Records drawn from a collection

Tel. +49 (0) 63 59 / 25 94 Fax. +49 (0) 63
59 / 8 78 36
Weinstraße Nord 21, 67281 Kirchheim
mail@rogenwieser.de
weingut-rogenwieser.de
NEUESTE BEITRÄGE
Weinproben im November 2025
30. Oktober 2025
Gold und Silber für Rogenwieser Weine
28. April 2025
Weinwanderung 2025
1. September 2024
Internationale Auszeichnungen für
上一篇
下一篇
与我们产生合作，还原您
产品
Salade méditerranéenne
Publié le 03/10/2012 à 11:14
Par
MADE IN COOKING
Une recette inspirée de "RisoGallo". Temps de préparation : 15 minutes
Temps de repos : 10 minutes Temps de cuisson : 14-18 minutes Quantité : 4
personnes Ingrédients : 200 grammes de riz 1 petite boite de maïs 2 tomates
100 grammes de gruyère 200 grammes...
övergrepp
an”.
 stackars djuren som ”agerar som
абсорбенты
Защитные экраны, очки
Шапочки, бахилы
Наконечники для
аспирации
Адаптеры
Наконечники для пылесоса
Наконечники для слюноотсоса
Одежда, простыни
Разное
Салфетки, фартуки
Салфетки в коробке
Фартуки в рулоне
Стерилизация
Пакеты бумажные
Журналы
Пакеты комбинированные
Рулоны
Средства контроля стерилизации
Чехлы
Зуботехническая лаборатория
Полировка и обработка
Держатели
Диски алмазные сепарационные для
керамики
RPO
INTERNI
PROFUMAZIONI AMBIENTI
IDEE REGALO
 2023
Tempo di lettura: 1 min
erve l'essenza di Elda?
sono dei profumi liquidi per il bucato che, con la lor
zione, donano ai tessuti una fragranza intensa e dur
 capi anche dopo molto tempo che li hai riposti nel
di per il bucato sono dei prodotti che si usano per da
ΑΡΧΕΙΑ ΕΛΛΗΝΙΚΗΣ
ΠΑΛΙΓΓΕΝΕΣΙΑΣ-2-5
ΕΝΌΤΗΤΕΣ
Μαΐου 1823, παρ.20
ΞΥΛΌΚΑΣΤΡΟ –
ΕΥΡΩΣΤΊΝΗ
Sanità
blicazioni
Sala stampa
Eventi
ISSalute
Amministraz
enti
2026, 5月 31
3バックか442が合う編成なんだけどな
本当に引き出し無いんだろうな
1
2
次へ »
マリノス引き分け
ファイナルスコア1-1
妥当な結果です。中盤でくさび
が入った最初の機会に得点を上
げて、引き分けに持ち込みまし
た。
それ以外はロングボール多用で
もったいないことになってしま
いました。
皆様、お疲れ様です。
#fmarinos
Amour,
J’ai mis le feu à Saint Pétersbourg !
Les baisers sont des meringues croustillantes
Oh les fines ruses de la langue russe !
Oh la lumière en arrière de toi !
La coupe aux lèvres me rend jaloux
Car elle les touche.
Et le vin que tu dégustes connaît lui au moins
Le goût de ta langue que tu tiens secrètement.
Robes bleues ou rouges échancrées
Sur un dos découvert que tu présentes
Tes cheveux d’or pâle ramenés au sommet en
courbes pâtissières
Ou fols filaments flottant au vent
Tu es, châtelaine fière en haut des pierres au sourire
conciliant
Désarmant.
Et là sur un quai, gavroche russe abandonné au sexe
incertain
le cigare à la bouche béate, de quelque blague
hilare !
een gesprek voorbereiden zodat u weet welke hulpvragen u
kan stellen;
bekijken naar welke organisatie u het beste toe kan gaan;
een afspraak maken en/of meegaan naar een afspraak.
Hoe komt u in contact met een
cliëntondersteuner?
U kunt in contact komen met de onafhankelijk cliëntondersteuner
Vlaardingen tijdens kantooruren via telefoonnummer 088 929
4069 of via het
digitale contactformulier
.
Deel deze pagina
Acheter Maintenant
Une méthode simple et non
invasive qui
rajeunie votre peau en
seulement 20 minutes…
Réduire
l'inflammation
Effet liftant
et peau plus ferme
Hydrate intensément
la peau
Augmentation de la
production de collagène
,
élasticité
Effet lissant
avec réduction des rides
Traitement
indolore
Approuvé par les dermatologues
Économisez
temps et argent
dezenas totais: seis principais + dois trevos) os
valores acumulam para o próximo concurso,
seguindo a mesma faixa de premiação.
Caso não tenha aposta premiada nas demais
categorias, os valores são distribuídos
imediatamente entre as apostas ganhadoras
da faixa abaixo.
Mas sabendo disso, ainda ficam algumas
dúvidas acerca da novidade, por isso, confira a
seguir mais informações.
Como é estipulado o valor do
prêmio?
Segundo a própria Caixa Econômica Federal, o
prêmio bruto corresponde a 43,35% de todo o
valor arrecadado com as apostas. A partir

WHAT THE EXERCISE ASKS:
Reproduce every line of the listing above verbatim, preserving its original order and wording.

RESPONSE:
Tel. +49 (0) 63 59 / 25 94 Fax. +49 (0) 63
59 / 8 78 36
Weinstraße Nord 21, 67281 Kirchheim
mail@rogenwieser.de
weingut-rogenwieser.de
NEUESTE BEITRÄGE
Weinproben im November 2025
30. Oktober 2025
Gold und Silber für Rogenwieser Weine
28. April 2025
Weinwanderung 2025
1. September 2024
Internationale Auszeichnungen für
上一篇
下一篇
与我们产生合作，还原您
产品
Salade méditerranéenne
Publié le 03/10/2012 à 11:14
Par
MADE IN COOKING
Une recette inspirée de "RisoGallo". Temps de préparation : 15 minutes
Temps de repos : 10 minutes Temps de cuisson : 14-18 minutes Quantité : 4
personnes Ingrédients : 200 grammes de riz 1 petite boite de maïs 2 tomates
100 grammes de gruyère 200 grammes...
övergrepp
an”.
 stackars djuren som ”agerar som
абсорбенты
Защитные экраны, очки
Шапочки, бахилы
Наконечники для
аспирации
Адаптеры
Наконечники для пылесоса
Наконечники для слюноотсоса
Одежда, простыни
Разное
Салфетки, фартуки
Салфетки в коробке
Фартуки в рулоне
Стерилизация
Пакеты бумажные
Журналы
Пакеты комбинированные
Рулоны
Средства контроля стерилизации
Чехлы
Зуботехническая лаборатория
Полировка и обработка
Держатели
Диски алмазные сепарационные для
керамики
RPO
INTERNI
PROFUMAZIONI AMBIENTI
IDEE REGALO
 2023
Tempo di lettura: 1 min
erve l'essenza di Elda?
sono dei profumi liquidi per il bucato che, con la lor
zione, donano ai tessuti una fragranza intensa e dur
 capi anche dopo molto tempo che li hai riposti nel
di per il bucato sono dei prodotti che si usano per da
ΑΡΧΕΙΑ ΕΛΛΗΝΙΚΗΣ
ΠΑΛΙΓΓΕΝΕΣΙΑΣ-2-5
ΕΝΌΤΗΤΕΣ
Μαΐου 1823, παρ.20
ΞΥΛΌΚΑΣΤΡΟ –
ΕΥΡΩΣΤΊΝΗ
Sanità
blicazioni
Sala stampa
Eventi
ISSalute
Amministraz
enti
2026, 5月 31
3バックか442が合う編成なんだけどな
本当に引き出し無いんだろうな
1
2
次へ »
マリノス引き分け
ファイナルスコア1-1
妥当な結果です。中盤でくさび
が入った最初の機会に得点を上
げて、引き分けに持ち込みまし
た。
それ以外はロングボール多用で
もったいないことになってしま
いました。
皆様、お疲れ様です。
#fmarinos
Amour,
J’ai mis le feu à Saint Pétersbourg !
Les baisers sont des meringues croustillantes
Oh les fines ruses de la langue russe !
Oh la lumière en arrière de toi !
La coupe aux lèvres me rend jaloux
Car elle les touche.
Et le vin que tu dégustes connaît lui au moins
Le goût de ta langue que tu tiens secrètement.
Robes bleues ou rouges échancrées
Sur un dos découvert que tu présentes
Tes cheveux d’or pâle ramenés au sommet en
courbes pâtissières
Ou fols filaments flottant au vent
Tu es, châtelaine fière en haut des pierres au sourire
conciliant
Désarmant.
Et là sur un quai, gavroche russe abandonné au sexe
incertain
le cigare à la bouche béate, de quelque blague
hilare !
een gesprek voorbereiden zodat u weet welke hulpvragen u
kan stellen;
bekijken naar welke organisatie u het beste toe kan gaan;
een afspraak maken en/of meegaan naar een afspraak.
Hoe komt u in contact met een
cliëntondersteuner?
U kunt in contact komen met de onafhankelijk cliëntondersteuner
Vlaardingen tijdens kantooruren via telefoonnummer 088 929
4069 of via het
digitale contactformulier
.
Deel deze pagina
Acheter Maintenant
Une méthode simple et non
invasive qui
rajeunie votre peau en
seulement 20 minutes…
Réduire
l'inflammation
Effet liftant
et peau plus ferme
Hydrate intensément
la peau
Augmentation de la
production de collagène
,
élasticité
Effet lissant
avec réduction des rides
Traitement
indolore
Approuvé par les dermatologues
Économisez
temps et argent
dezenas totais: seis principais + dois trevos) os
valores acumulam para o próximo concurso,
seguindo a mesma faixa de premiação.
Caso não tenha aposta premiada nas demais
categorias, os valores são distribuídos
imediatamente entre as apostas ganhadoras
da faixa abaixo.
Mas sabendo disso, ainda ficam algumas
dúvidas acerca da novidade, por isso, confira a
seguir mais informações.
Como é estipulado o valor do
prêmio?
Segundo a própria Caixa Econômica Federal, o
prêmio bruto corresponde a 43,35% de todo o
valor arrecadado com as apostas. A partir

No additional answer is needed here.